> Your assignment
Reproduce verbatim the lines of the data from the very first one through the line containing "diseños en * lencería * ropa", including both.

───

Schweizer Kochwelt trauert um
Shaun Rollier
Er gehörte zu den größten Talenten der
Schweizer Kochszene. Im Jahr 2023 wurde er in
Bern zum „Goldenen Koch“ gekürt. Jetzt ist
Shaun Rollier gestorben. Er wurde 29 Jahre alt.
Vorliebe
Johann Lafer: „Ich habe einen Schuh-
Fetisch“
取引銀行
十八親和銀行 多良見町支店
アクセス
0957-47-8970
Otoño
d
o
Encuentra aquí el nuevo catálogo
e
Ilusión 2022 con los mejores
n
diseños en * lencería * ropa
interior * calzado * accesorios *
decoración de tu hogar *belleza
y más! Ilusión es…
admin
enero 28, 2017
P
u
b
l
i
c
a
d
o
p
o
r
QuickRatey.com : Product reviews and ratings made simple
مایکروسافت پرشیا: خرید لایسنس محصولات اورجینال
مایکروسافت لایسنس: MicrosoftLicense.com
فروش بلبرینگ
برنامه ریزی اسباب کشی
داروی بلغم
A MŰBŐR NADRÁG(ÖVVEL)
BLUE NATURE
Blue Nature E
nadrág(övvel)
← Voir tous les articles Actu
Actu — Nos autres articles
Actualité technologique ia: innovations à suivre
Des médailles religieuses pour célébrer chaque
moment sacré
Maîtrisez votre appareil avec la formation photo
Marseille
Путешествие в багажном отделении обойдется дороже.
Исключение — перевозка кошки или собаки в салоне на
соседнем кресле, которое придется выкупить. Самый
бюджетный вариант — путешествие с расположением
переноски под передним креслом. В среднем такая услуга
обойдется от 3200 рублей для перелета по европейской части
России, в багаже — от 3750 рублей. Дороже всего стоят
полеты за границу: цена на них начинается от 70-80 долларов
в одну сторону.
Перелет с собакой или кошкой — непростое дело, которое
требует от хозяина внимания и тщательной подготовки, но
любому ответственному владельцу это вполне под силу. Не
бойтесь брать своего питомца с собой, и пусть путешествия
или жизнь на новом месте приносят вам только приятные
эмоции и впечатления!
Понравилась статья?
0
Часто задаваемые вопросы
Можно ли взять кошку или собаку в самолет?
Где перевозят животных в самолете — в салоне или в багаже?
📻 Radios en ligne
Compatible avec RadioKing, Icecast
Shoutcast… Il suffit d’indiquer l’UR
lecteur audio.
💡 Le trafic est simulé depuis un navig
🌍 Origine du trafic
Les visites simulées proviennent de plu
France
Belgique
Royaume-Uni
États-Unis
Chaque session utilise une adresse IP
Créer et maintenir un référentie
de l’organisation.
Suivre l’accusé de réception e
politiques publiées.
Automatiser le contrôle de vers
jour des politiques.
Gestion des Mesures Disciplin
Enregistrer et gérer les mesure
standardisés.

───

> Answer box
Schweizer Kochwelt trauert um
Shaun Rollier
Er gehörte zu den größten Talenten der
Schweizer Kochszene. Im Jahr 2023 wurde er in
Bern zum „Goldenen Koch“ gekürt. Jetzt ist
Shaun Rollier gestorben. Er wurde 29 Jahre alt.
Vorliebe
Johann Lafer: „Ich habe einen Schuh-
Fetisch“
取引銀行
十八親和銀行 多良見町支店
アクセス
0957-47-8970
Otoño
d
o
Encuentra aquí el nuevo catálogo
e
Ilusión 2022 con los mejores
n
diseños en * lencería * ropa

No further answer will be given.